Please transcribe exactly, and only, the lines of the data below between the line holding "que des mesures" and the line holding "gestes barrières et", inclusive.

___ DATA FOR PROCESSING

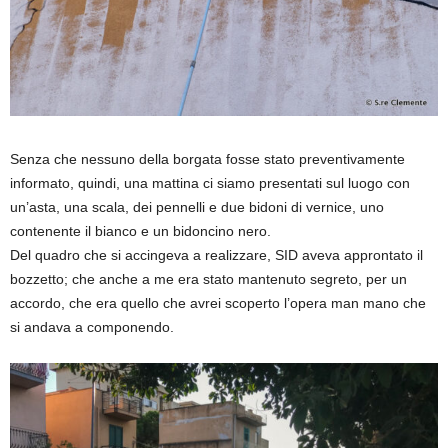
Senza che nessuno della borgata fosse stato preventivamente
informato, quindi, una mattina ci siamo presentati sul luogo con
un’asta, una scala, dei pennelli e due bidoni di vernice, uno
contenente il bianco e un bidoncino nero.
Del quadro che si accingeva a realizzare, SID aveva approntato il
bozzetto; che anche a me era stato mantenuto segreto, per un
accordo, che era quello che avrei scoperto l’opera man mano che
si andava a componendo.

______
___ DATA FOR PROCESSING

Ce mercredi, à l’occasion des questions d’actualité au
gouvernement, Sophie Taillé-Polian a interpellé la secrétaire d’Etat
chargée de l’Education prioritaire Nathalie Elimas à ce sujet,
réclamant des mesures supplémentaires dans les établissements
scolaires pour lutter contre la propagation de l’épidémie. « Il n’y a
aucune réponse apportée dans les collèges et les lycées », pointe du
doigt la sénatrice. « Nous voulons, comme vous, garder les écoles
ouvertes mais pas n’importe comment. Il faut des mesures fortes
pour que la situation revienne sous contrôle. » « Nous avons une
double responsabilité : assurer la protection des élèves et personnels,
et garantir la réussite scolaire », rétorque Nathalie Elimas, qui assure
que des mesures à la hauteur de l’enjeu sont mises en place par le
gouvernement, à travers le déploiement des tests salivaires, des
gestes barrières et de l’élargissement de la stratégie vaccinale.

______

TASK ANSWER
que des mesures à la hauteur de l’enjeu sont mises en place par le
gouvernement, à travers le déploiement des tests salivaires, des
gestes barrières et de l’élargissement de la stratégie vaccinale.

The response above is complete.